- [TEXTO SELECCIONADO]:
%%

Por eso tenemos claro que la historia debe favorecer al amor de los personajes vivos, y que el no-muerto debe, tarde o temprano, encontrar la horma de su zapato y sucumbir al final feliz. Lo constatamos, además, con cada uno de sus actos. El asesinato, la promiscuidad, el acoso, son casi el estereotipo del maltratador.

Sin embargo, todos sus movimientos lo aproximan al amor de Mina. Creemos que ella vive un engaño, que despertará cuando descubra toda la maldad que yace escondida bajo el proceso de seducción de Drácula. Esa esperanza se desvanece ante dos frases de Mina, la una pronunciada sin solución de continuidad con la otra, sin reflexión entre ellas, como si la barrera que debería separarlas fuera sobrepasada por la anegadora fuerza del amor.

-Has matado a Lucy. Te amo.

%%

- [REGISTROS PROPORCIONADOS]:
%%

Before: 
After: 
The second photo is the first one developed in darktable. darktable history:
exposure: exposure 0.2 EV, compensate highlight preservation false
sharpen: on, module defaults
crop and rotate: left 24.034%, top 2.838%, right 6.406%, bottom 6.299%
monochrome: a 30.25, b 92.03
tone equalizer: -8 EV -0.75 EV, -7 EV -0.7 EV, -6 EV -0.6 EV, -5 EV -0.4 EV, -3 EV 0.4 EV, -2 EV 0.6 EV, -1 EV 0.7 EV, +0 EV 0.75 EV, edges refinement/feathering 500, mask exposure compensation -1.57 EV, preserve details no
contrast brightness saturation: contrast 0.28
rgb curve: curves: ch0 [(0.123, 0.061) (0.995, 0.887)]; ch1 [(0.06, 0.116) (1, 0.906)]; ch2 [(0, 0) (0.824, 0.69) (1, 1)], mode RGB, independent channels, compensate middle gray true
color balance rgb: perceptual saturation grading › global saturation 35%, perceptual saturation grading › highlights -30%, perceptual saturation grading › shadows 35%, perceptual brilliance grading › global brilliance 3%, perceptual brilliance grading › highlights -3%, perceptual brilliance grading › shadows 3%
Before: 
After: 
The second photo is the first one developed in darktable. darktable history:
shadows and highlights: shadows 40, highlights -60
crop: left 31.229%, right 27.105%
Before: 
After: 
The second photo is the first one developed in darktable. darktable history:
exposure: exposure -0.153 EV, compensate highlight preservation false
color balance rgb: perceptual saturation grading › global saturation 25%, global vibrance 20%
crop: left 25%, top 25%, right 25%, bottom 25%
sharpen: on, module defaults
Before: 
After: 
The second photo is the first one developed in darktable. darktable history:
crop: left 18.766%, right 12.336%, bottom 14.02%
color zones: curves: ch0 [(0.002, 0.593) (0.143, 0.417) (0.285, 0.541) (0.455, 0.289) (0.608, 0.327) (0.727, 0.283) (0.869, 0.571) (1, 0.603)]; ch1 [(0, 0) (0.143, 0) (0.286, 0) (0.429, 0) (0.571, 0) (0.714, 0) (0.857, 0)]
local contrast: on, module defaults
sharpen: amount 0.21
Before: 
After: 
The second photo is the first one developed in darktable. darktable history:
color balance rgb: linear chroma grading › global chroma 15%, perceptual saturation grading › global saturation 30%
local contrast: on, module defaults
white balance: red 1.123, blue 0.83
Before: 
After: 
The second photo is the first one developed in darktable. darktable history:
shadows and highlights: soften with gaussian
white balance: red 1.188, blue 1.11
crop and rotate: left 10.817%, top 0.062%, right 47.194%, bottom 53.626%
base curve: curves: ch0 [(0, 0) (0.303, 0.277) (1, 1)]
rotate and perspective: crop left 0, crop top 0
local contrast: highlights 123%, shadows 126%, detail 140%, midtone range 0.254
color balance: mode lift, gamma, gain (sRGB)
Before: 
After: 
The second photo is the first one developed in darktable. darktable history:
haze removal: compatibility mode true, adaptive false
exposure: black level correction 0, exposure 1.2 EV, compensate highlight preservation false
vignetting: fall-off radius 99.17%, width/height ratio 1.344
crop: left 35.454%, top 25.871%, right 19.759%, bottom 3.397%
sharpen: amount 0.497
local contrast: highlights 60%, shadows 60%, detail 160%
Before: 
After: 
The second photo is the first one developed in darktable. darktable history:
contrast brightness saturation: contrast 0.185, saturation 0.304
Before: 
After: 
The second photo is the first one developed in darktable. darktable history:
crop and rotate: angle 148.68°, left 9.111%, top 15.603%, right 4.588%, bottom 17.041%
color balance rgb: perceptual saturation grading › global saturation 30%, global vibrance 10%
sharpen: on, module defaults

%%

- [POR HACER]:
Prolonga el texto sobre el amor de Mina por Drácula a partir de la frase «Has matado a Lucy. Te amo.», con la que termina.

- [RESULTADO DE LA TAREA]:
Muchxs espectadorxs caemos en ese momento en que lxs engañadxs éramos nosotrxs. La declaración, la toma de partido, el contrato verbal, invierte el orden de valores de la narración. Nos habíamos equivocado de bando: el bueno era Drácula. Toca dejar las estacas, los ajos y los crucifijos, y desplegar nuestras alas de murciélago para no ser alcanzadxs por el fundamentalismo plebeyo y terrenal de Van Helsing. De hecho, será éste el primer momento en el que Drácula se encuentre amenazado y en inferioridad de condiciones y, como buen héroe, escape por los pelos.

Ya he hablado recientemente de la amoralidad del amor.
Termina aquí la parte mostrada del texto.